Sécurité

Mpimba : la psychose d’une crise mal gérée

23-05-2014

Dans la nuit du 27 au 28 avril, les prisonniers ont failli se rentrer dedans. Des prisonniers ont été transférés : 18 à Rumonge, 14 capitas chefs de sécurité à Rutana. A l’origine : La psychose d’une réédition des tristes événements d’octobre qui se sont soldés par la mort de deux personnes.

Des prisonniers en transfert montent dans un véhicule ©Iwacu

Des prisonniers en transfert montent dans un véhicule ©Iwacu

« Nous avons été injustement transférés à Rutana. Le directeur de la prison de Mpimba a voulu montrer qu’elle n’a pas puni un seul camp. Mais moi, j’ai joué le médiateur en demandant que les prisonniers qui étaient ligotés soient relâchés», témoigne un des chefs de sécurité.

Ceux transférés pour la deuxième fois à Rumonge crient aussi à l’injustice. Un surnommé Mandela se fait leur porte-parole : « Nous avons été injustement ligotés et sérieusement fessés par les prisonniers chargés de la sécurité. Qui pis est, nous avons été transférés sans que le directeur daigne nous accorder ne fût-ce qu’une minute d’audience. » Il estime que lui et ses 13 confères d’infortune seraient victimes de ce qu’ils sont des militants du FNL, alors que les chefs de sécurité seraient des Imbonerakure.

Que s’est-il réellement passé ?

Le directeur de Mpimba, l’OPC1 Bruno Niyonzima indique qu’en date du 8 août 2013, 180 prisonniers ont été transférés dans les différentes prisons du pays suite au soulèvement des détenus contre les capitas généraux. Cette insurrection s’était soldée par la mort d’un capita tué à coup de hache (un nommé Rwanika) et d’un musulman parmi ceux venus de l’extérieur pour partager la joie de la fête du mouton avec les prisonniers.

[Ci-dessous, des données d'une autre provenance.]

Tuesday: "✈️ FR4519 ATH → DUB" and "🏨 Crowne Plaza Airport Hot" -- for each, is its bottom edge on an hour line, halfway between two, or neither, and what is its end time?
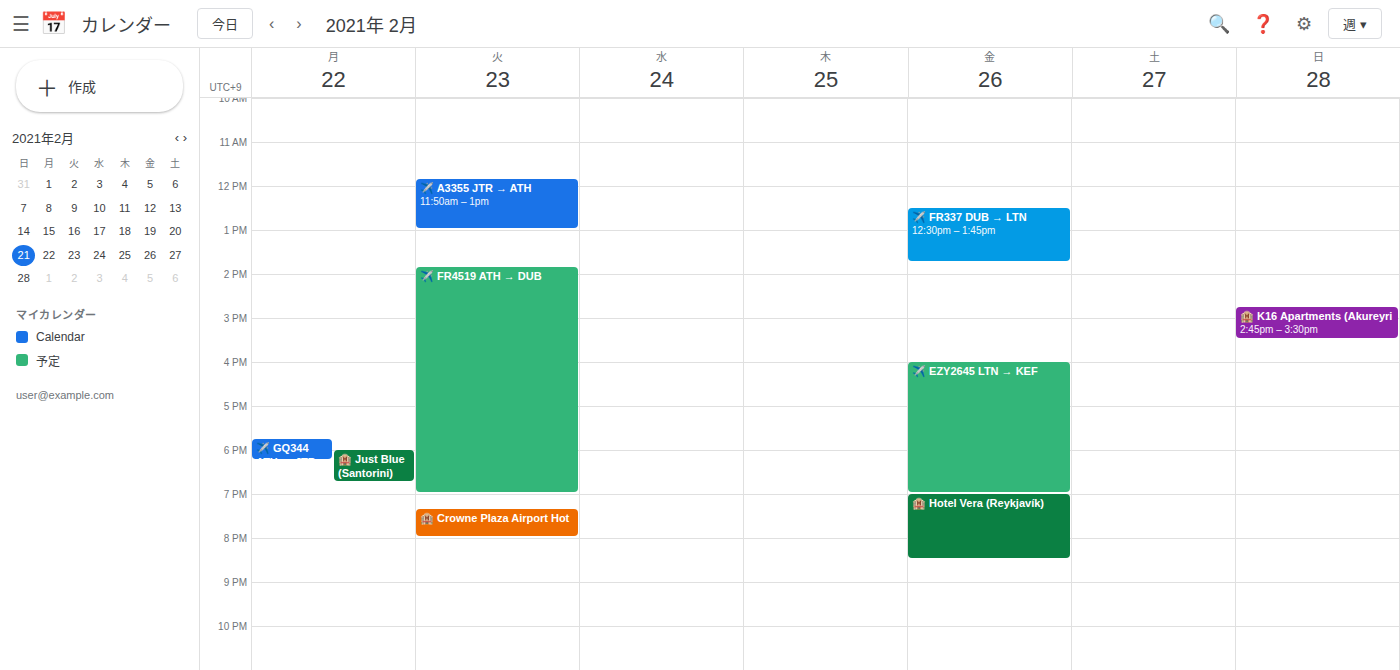
"✈️ FR4519 ATH → DUB": 7:00 PM, exactly on the 7 PM line. "🏨 Crowne Plaza Airport Hot": 8:00 PM, exactly on the 8 PM line.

Six mois après, le premier contingent est retourné à Mpimba. Le dernier rentrera le 25 avril, deux jours avant la crise. Le colonel Niyonzima indique que depuis le retour des transférés, il recevait des informations faisant état d’une possible réédition des événements d’août. «  Certains détenus rentrés du transfert disaient que rien n’avait changé à la prison et qu’ils remettraient les choses en ordre en s’en prenant notamment aux prisonniers chargés de la sécurité », affirme le colonel Niyonzima. Il poursuit : « Ils étaient même cyniques dans leurs propos. Ils osaient dire que feu  Rwanika n’était pas mort, mais qu’il reviendra après son transfert à Bururi. Ils menaçaient de tuer plusieurs chargés de la sécurité.»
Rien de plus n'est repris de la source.